Establishing wholecrop

Rob Halliday

Rob Halliday

Mr Halliday winter-ploughs the grassland and then spring reseeds. Old grass is ploughed in during the winter and a combination drill is used to drill in the peas and barley in the third week of April.

This is then rolled to consolidate the seed-bed and grass and red-and-white clover is broadcast over the top before a final roll is completed.

The crop is cut 12 weeks later in July with a set of mower conditioners. “We wind the conditioners right off so they are on the least aggressive setting and then bale it straight away.

“We don’t rake it as the more you knock it around the more losses you will get. Also, when we take the crop off the ground is soft, so we don’t want to rake stones,” he adds.

See also: Wholecrop a valuable feed option

Mr Halliday has to bale wholecrop as he only has one pit on the farm. “We could layer the wholecrop into the pit, but you have to be very careful with the proportions. Baling it does cost us £19/acre more, but at least we are getting a consistent product.”

Wholecrop is not then fed until cattle are housed in November. Last year Mr Halliday grew 7ha and this year plans on growing 12ha as he’s seen a vast improvement in the quality of his cattle since feeding wholecrop.

Wholecrop is chopped through a baler to help increase intakes and is fed to finishers and weaners in the winter from six months old along with ensiled red clover and ryegrass.

“The finishers would be eating about 28kg a head a day and calves about 12-14kg a head a day. Mixing red clover in with the wholecrop helps push protein up in the diet and grow frame,” he says.

The ration is feeding out at 29% dry matter,15.9% protein and11.2% metabolisable energy.
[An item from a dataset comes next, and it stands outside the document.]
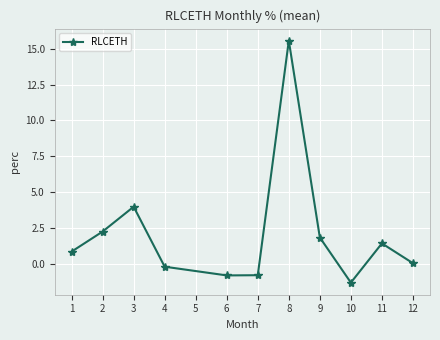

Reading left to right, what are all the values shown in this chart?

0.9	2.3	4.0	-0.2	-0.8	-0.8	15.6	1.8	-1.3	1.4	0.1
Mr Halliday believes the red clover is adding significantly to the protein and also increasing the overall energy content. Straw in the ration helps stabilise the mix, despite pulling crude protein and energy down. “Without straw the diet could be low in fibre,” says Mr Halliday.

“If you’ve got a native-grass type breed then you have got to make the most from this type of system. Poor food conversion ratios with native breeds fed cereals are the reason we can’t make cereals pay, so we have to get the food conversion from grass.”

Red clover

Mr Halliday is also growing a longer lasting red clover on his dedicated cutting ground.
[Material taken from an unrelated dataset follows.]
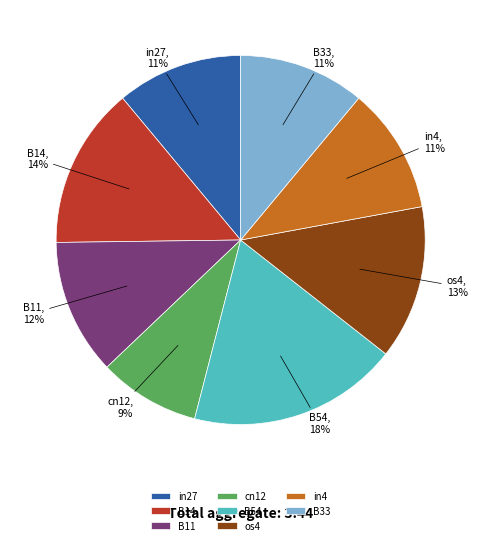

Which has a higher value, B14 or B11?

B14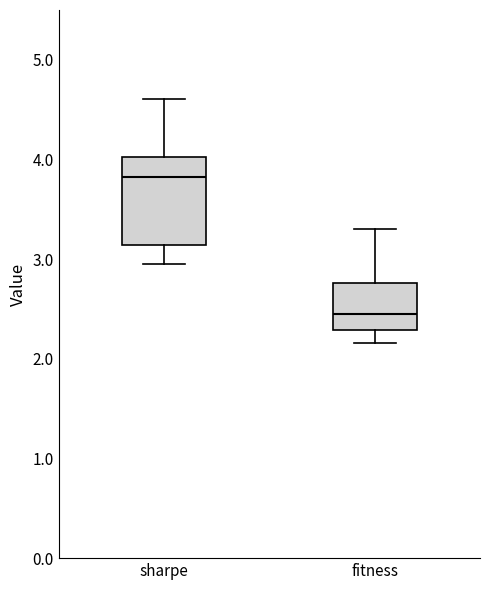

Which box has the highest median line?

sharpe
“We have always grown decent white clover and grass for grazing, but have tended to stay away from red clover due to its poor life span.
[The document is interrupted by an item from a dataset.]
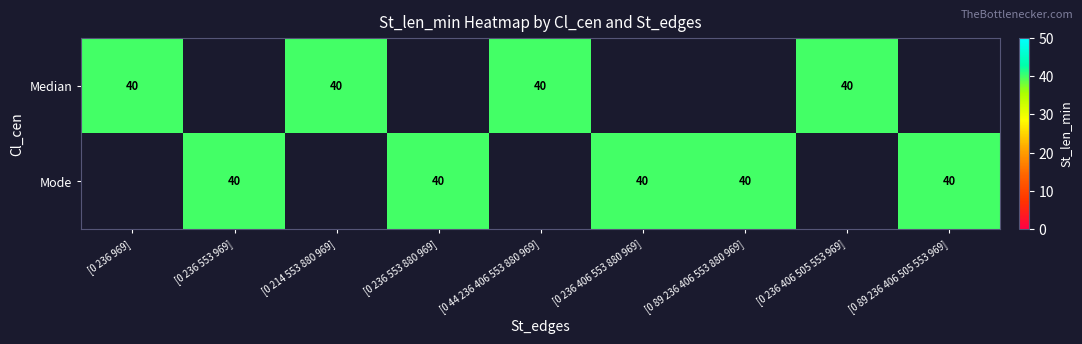

Reading left to right, what are all the values shown in this chart?

Median: 40	0	40	0	40	0	0	40	0
Mode: 0	40	0	40	0	40	40	0	40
“Now there is a longer lasting red clover on the market we are growing that for silage as it is much higher in protein than white clover and will also help boost the protein of our youngstock and finishers.”

During the summer suckler cows, youngstock and finishers are all out at grass and are grazed on a 20-28 day rotation. Leys consist of a mixture of diploid and tetrapoid varieties.

“We don’t cut fields into paddocks as we’ve got 62 fields so just run a field grazing system.”